Good business depends on theology

Christian business people need theologians.

Periods of hope in human enterprise are followed by times of unprecedented greed and sufferings inflicted on the weak. For every corporate advance in civil rights there’s a business who makes its fortune on the backs of indentured servants. For every green company there’s an oil spill. The business world is fraught with sin, and the potential for a company to inflict harm or share good rivals the power of nations. Before the stark landscape of international corruption, the message of business ‘by the book’ fails to offer the vision necessary to thrust a Christian into sustained action for a righteous cause.

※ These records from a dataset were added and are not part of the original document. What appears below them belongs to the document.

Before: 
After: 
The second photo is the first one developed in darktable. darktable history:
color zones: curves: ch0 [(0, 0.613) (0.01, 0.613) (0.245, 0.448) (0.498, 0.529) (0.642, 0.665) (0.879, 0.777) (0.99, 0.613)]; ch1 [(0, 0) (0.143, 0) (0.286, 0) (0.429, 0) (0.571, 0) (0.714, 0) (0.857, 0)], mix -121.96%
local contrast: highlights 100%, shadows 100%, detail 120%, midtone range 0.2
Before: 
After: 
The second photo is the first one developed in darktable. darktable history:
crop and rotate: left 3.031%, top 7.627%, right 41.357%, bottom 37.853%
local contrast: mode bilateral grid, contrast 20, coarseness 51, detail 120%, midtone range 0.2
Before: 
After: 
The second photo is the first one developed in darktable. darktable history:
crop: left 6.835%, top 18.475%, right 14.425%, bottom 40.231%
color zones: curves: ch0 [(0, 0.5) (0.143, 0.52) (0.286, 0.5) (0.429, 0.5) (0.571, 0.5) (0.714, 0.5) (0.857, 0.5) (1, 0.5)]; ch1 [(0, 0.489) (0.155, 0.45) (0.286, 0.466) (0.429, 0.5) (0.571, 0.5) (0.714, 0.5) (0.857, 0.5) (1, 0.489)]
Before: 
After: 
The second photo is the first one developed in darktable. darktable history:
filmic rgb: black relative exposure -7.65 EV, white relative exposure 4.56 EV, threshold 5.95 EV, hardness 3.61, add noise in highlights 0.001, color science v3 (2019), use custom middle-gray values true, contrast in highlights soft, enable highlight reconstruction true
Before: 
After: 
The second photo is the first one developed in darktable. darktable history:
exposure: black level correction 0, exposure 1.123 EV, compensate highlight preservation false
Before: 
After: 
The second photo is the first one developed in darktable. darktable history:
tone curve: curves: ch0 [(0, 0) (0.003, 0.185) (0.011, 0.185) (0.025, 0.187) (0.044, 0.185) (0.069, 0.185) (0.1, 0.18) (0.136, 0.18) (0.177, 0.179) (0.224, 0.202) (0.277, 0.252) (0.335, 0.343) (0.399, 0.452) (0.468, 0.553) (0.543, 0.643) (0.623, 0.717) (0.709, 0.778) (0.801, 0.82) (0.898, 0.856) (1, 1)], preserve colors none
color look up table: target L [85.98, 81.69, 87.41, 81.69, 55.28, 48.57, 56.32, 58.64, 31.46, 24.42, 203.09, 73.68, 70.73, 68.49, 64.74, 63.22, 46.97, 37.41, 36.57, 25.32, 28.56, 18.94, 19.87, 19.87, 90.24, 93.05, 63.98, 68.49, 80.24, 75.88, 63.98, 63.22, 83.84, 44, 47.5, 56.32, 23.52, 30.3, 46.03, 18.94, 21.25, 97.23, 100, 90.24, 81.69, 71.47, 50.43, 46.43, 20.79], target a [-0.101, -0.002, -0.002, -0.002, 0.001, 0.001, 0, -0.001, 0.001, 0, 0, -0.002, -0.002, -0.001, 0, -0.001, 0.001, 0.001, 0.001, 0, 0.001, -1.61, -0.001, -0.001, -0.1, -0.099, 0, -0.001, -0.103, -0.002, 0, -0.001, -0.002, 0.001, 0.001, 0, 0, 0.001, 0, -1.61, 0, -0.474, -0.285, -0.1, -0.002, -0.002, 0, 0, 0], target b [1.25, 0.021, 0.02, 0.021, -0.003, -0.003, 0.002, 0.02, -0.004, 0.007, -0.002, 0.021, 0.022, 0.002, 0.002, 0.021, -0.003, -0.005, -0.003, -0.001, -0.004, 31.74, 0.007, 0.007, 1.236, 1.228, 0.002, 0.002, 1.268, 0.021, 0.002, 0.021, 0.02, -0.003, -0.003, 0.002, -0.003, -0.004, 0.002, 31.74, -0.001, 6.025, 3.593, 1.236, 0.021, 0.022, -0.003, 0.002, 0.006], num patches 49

What Christian business people need is a perspective on the Kingdom of God which celebrates the stunning news of Jesus' current reign over all heaven and earth, comprehends the transformative power of the Spirit, and commits believers to a ‘Now and Not Yet’ lifestyle that confronts injustice and cries ‘Maranatha’! In a word, business people need theologians, not rulebooks.

Importance

The threat that faces Christian entrepreneurs is not chiefly moral failure. Repentance is a testimony of its own, and the action of forgiving and receiving forgiveness is absent in the marketplace. The threat is not irresponsibility either, towards the environment, in social impact, or fiscal looseness. The threat is a weak view of God and his Kingdom that leads the entrepreneur to settle for a more conscientious version of the average business.

Application

The three-week break from school was highly anticipated not least because it meant I’d have bandwidth to read something outside of our curriculum. For no reason than that it was on sale, I chose to read a book by N. T. Wright (Wright). His perspectives on the Kingdom of God reawakened me to the breathtaking reality of Jesus' current reign, and that the prayer ‘Let your will be done, let your kingdom come, on earth as it is in heaven’ is more than wishful thinking. More than anything, the writing, without directly applying any of it to the business world, had more to do with entrepreneurship than Larry Burkett’s sad interpretation (Burkett). It helped me dream again.